After more than three weeks of downtime following an online attack, Sony this afternoon announced that it’s starting to restore its PlayStation Network and Qriocity services. Users logging back in will be prompted to change their passwords, just one of a series of new security steps that the company is taking in the wake of the attacks.

“I wish we could have restored the network services faster, but these attacks were serious and sophisticated, and it simply took time to install and test the new security measures across our entire system,” said Kazuo Hirai, Sony Computer Entertainment president, in a videotaped statement, embedded above. “We felt that we owed it to you to fully verify the security of the network before restoring our services.”

Bloomberg News reported yesterday, citing an anonymous source, that the hackers rented server space from Amazon’s EC2. This is an odd coincidence, but looking back, the Amazon Web Services outage started on the same day as the PlayStation Network outage did, April 21.

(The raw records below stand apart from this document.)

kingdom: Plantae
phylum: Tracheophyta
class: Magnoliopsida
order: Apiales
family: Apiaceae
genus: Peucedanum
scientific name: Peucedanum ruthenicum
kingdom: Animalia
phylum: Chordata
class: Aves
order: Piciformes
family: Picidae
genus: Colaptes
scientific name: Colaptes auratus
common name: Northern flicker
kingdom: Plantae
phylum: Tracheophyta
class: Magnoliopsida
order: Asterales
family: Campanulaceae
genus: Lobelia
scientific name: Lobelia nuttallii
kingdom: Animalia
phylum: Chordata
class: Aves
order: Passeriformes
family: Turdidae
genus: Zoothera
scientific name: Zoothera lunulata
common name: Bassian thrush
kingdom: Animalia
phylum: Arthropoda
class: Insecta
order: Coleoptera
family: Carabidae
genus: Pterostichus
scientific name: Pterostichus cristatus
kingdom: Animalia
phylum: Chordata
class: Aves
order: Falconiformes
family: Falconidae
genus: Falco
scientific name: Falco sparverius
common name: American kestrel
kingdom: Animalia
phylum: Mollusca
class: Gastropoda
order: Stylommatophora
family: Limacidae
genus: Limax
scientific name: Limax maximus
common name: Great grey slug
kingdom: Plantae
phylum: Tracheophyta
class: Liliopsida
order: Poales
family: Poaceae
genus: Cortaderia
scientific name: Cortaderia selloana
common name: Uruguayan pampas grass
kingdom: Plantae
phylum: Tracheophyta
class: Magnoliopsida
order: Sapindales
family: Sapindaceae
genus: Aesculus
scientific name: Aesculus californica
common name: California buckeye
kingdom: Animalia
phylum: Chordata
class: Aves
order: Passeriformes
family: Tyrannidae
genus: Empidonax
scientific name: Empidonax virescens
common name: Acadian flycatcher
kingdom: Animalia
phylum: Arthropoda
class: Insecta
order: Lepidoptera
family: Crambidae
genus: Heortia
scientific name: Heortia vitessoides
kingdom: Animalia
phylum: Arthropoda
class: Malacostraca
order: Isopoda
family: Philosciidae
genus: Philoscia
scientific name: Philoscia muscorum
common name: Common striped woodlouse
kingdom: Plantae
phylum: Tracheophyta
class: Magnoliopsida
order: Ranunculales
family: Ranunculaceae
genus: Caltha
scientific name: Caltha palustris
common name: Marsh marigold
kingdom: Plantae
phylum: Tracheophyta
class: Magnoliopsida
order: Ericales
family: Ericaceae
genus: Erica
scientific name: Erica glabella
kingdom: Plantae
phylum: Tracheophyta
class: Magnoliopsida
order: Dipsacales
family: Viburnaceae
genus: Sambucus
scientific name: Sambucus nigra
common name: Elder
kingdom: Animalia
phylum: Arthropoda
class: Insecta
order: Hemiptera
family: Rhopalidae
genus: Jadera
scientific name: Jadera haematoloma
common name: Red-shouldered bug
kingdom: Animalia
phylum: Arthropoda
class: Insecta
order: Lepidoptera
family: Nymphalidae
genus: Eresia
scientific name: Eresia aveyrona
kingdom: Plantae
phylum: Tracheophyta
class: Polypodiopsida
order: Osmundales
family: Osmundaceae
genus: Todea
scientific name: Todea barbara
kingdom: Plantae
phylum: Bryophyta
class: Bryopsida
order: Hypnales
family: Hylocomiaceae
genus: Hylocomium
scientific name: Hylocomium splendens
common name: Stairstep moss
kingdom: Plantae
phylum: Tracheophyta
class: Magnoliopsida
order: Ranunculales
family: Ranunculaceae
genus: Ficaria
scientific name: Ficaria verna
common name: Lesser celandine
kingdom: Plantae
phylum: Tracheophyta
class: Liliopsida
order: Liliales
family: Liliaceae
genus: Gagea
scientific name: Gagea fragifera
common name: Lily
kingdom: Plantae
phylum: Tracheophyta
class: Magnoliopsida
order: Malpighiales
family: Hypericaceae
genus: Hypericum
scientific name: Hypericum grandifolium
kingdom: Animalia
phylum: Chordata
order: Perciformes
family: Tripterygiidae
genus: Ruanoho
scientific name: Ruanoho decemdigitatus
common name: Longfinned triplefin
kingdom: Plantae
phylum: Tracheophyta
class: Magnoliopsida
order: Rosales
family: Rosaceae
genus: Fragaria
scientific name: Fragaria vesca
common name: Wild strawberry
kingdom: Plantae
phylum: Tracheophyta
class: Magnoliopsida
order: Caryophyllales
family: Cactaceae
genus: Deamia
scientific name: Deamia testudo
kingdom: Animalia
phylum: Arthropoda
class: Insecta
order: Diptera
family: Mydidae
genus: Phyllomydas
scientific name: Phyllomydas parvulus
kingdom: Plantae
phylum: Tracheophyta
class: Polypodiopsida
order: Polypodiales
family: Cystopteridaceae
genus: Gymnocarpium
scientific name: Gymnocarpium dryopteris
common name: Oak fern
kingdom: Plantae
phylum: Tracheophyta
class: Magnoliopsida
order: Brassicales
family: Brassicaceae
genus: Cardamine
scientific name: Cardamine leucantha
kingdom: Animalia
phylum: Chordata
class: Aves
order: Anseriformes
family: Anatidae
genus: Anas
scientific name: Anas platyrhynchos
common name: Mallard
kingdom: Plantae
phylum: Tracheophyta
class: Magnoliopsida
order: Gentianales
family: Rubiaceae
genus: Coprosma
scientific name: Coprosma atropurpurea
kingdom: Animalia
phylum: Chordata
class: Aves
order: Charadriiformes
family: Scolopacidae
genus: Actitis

It’s not clear yet whether or how much the outage could affect Sony’s standing in the video game console market, where it competes against Microsoft’s Xbox 360 and Nintendo’s Wii. Microsoft’s Xbox 360 again led the U.S. market in April, according to NPD Group data released this past week, but the PS3 also experienced growth.

Sony will have some serious work to do at the upcoming E3 video-game convention, in early June, to try to turn the conversation away from this outage.